Da un paso adelante para pasar sus preciosos dedos por la pintura. Es unos centímetros más alta que yo, pero en el comedor es una niña pequeña: una polluela que aún no se siente segura sobre sus patas.

—Llovió —responde sin apartar los ojos del dibujo.

Asiento con la cabeza.

—Sí, llovió —digo, contenta de que se acuerde. Pero solo llovió un día y el resto de las vacaciones hizo un tiempo maravilloso.

Quiero decirle que colgué el cuadro porque sufría por ella. Estaba aterrorizada. Pasaba las noches dándole vueltas a la cabeza, sin pegar ojo durante meses. ¿Y si…? ¿Y si le había pasado algo malo? ¿Y si estaba bien pero nunca la encontráramos? ¿Y si había muerto y nunca llegábamos a descubrirlo? ¿Y si estaba muerta y lo descubríamos, y el detective nos pedía que identificáramos sus restos mortales?

Quiero decirle que colgué su calcetín de Navidad por si acaso, y que le compré regalos y los envolví, y los puse bajo el árbol. Quiero que sepa que todas las noches dejaba la luz del porche encendida y que debí de llamar a su móvil mil veces, solo por si acaso. Por si acaso algún día no saltaba el buzón de voz. Escuchaba el mensaje una y otra vez, siempre las mismas palabras, siempre el mismo tono, «Hola, soy Mia, por favor deja tu mensaje», solo por el placer de oír su voz durante un rato. Me preguntaba ¿y si esas son las últimas palabras que oiré de mi hija? ¿Y si…?

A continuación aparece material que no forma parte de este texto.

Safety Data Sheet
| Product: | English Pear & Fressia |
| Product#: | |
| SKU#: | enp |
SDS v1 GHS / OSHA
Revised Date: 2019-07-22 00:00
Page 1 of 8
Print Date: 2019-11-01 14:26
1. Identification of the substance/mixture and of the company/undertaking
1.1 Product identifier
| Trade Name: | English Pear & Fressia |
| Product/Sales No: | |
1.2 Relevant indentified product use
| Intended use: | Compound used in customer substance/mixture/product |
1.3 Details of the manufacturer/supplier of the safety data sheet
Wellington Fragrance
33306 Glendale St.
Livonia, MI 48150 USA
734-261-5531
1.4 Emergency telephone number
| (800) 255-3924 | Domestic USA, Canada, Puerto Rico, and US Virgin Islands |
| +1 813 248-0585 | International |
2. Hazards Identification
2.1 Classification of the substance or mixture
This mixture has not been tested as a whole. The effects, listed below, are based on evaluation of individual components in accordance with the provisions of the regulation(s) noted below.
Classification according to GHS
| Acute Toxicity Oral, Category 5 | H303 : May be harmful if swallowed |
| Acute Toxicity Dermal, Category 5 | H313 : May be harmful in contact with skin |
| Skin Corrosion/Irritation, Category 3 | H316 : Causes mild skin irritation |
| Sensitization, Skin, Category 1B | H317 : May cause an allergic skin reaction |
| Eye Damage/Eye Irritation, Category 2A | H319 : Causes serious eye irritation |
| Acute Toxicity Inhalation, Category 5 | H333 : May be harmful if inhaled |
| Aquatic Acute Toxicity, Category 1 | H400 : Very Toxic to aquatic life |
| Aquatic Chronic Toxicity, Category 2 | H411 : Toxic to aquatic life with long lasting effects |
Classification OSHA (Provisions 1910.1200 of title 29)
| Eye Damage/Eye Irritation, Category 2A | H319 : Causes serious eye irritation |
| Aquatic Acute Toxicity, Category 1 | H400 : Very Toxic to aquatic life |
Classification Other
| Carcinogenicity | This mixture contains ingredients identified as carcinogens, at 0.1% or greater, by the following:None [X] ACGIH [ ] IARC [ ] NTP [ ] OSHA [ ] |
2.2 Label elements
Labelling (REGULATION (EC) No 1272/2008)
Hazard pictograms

Sus ojos permanecen inexpresivos, su cara no se inmuta. Tiene posiblemente el cutis más perfecto, terso y sonrosado que he visto nunca, pero su color de melocotón parece haber desaparecido y ahora es todo blanco, pálido como un fantasma. No me mira cuando hablamos: mira más allá de mí o a través de mí, pero nunca a mí. La mayoría del tiempo baja la vista, se mira los pies, las manos, cualquier cosa con tal de evitar la mirada del otro.

Y entonces, mientras está allí parada, en el comedor, su cara pierde hasta el último rastro de color. Sucede en un instante. La luz que entra por las cortinas descorridas resalta su forma de estirarse bruscamente hacia arriba para luego dejar caer los hombros y encorvarse. Aparta rápidamente la mano del cuadro de la Toscana y se la lleva al vientre. Apoya la barbilla en el pecho, su respiración se vuelve ronca. Apoyo la mano en su espalda flaca –demasiado flaca: le noto los huesos– y en su cintura, y espero. Pero no demasiado: estoy impaciente.

—Mia, cariño —digo, pero enseguida me dice que está bien, que no pasa nada.

Me convenzo de que es por el café.

—¿Qué pasa?

Se encoge de hombros. Sigue con la mano pegada al abdomen y comprendo que no se encuentra bien. Su cuerpo ha empezado a retirarse del comedor.

—Estoy cansada, nada más. Solo necesito echarme —dice, y tomo nota mentalmente de que debo deshacerme de toda la cafeína que haya en casa antes de que despierte de su siesta.